The input:
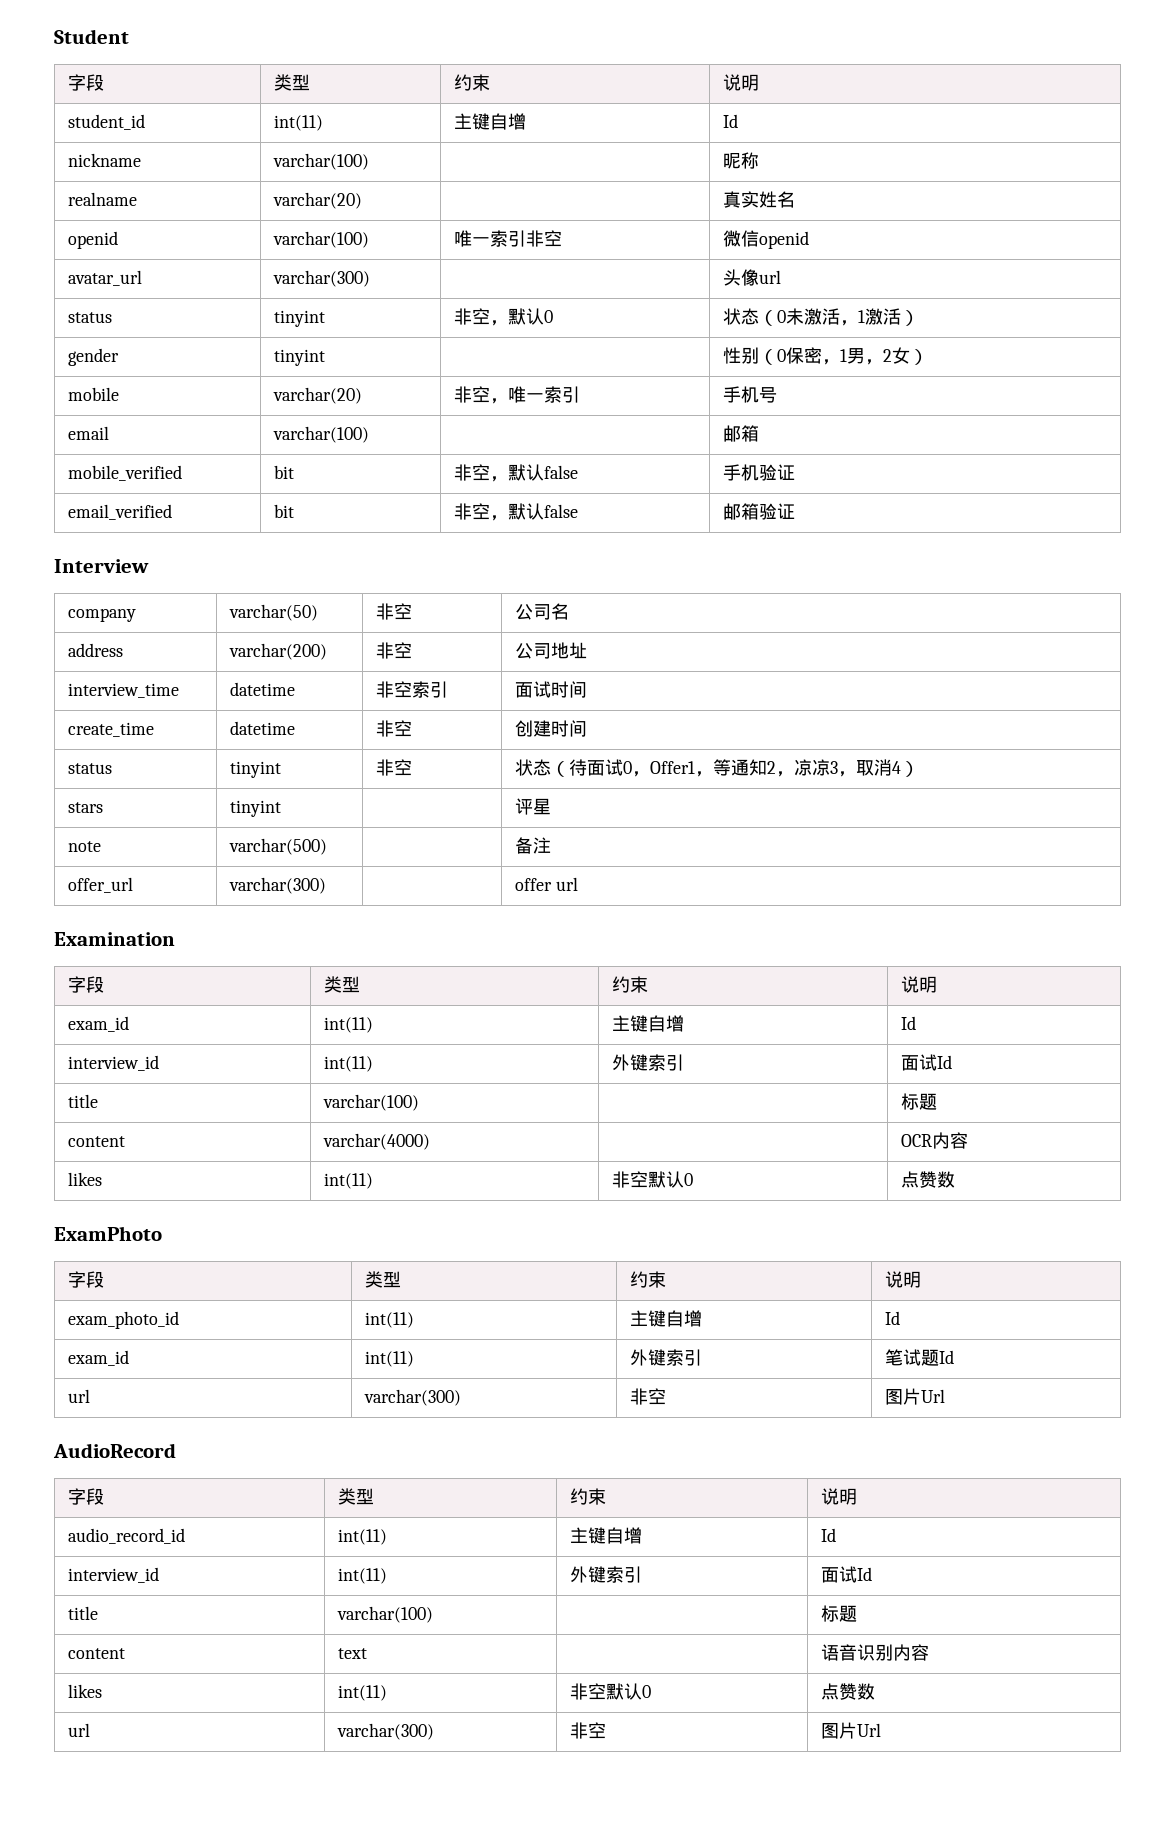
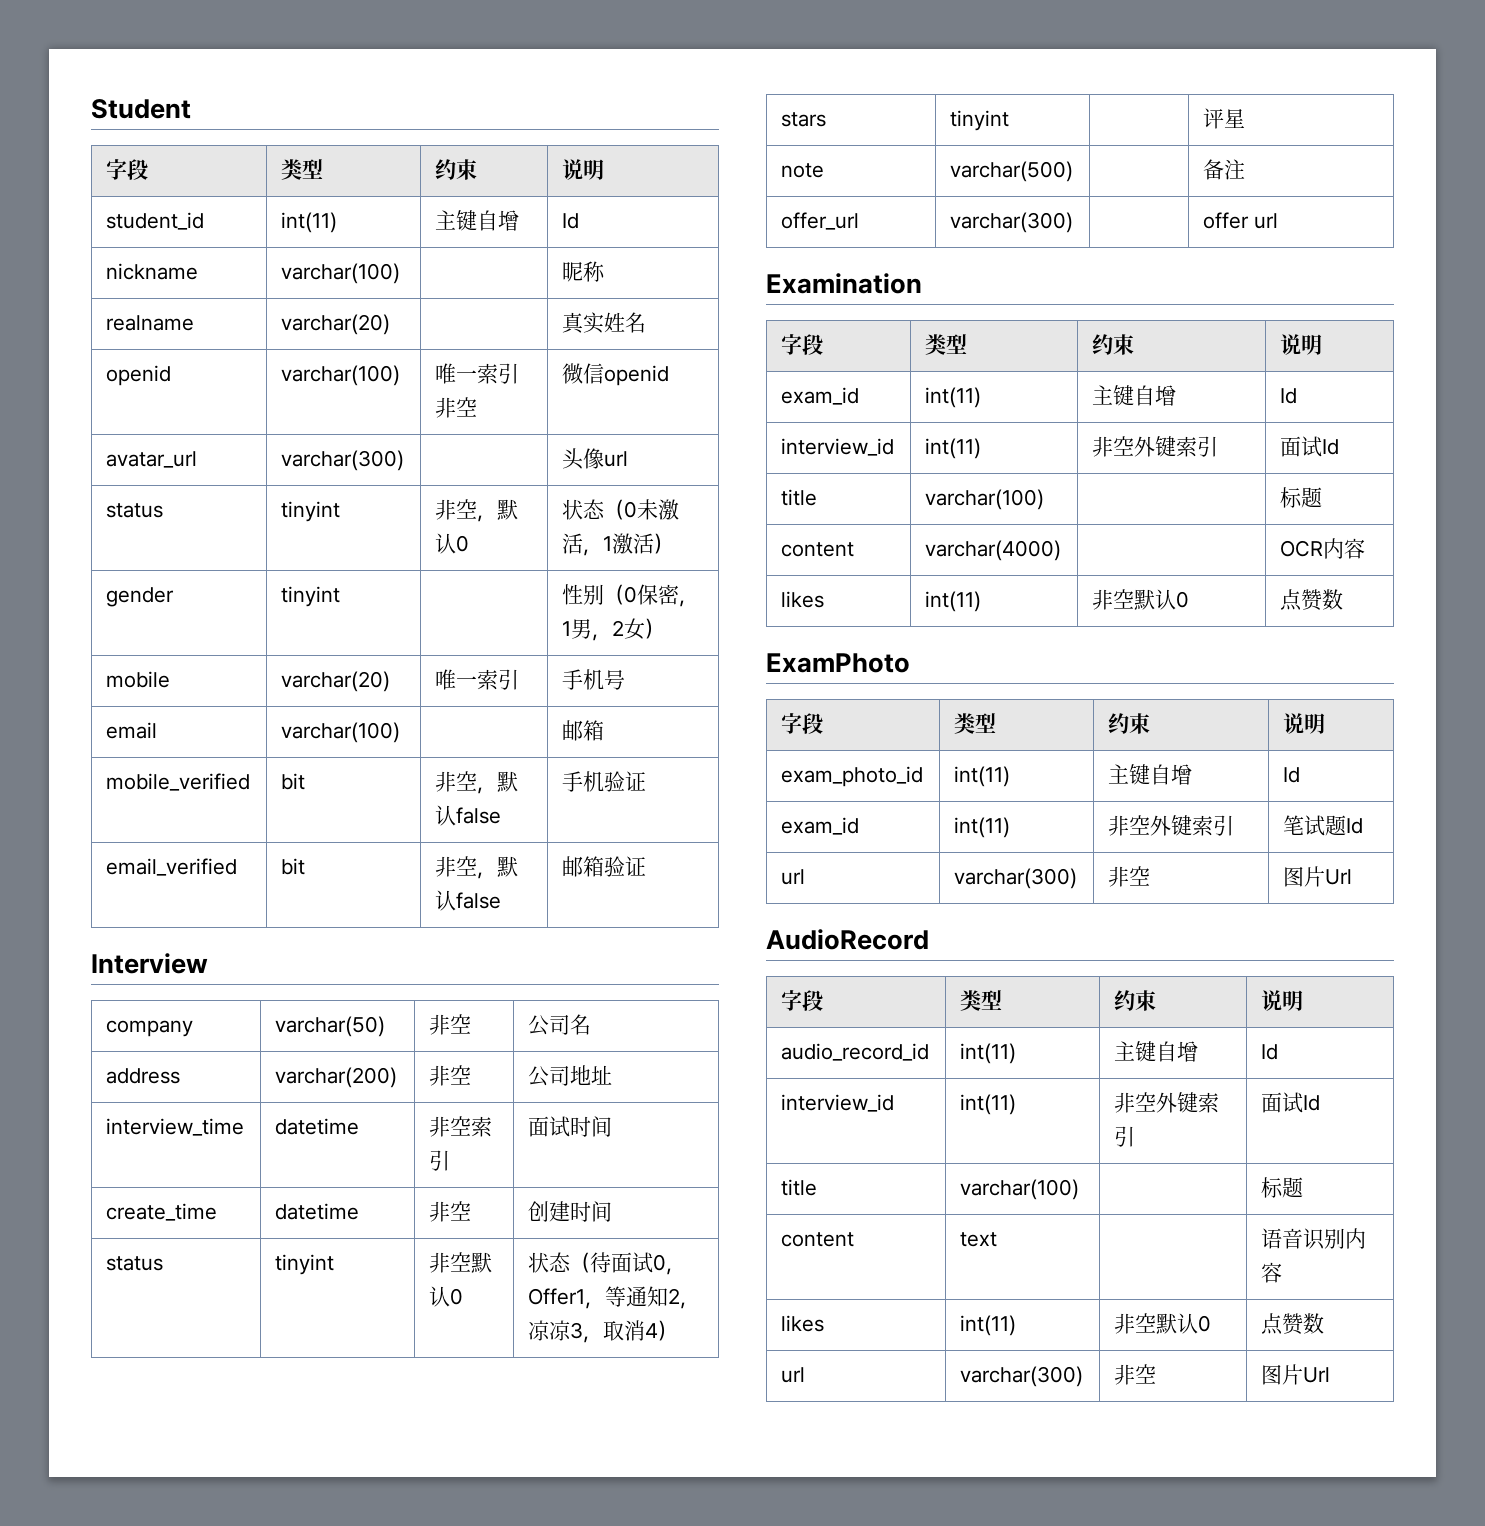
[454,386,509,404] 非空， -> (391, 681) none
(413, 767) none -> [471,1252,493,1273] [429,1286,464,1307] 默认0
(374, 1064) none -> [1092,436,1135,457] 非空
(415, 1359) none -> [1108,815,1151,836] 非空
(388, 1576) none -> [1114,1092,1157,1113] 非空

Required work:
Exact copy, no pictures: return the entries word for word.

Solved problem:
[454,386,509,404] 非空， -> (391, 681) none
(413, 767) none -> [471,1252,493,1273] [429,1286,464,1307] 默认0
(374, 1064) none -> [1092,436,1135,457] 非空
(415, 1359) none -> [1108,815,1151,836] 非空
(388, 1576) none -> [1114,1092,1157,1113] 非空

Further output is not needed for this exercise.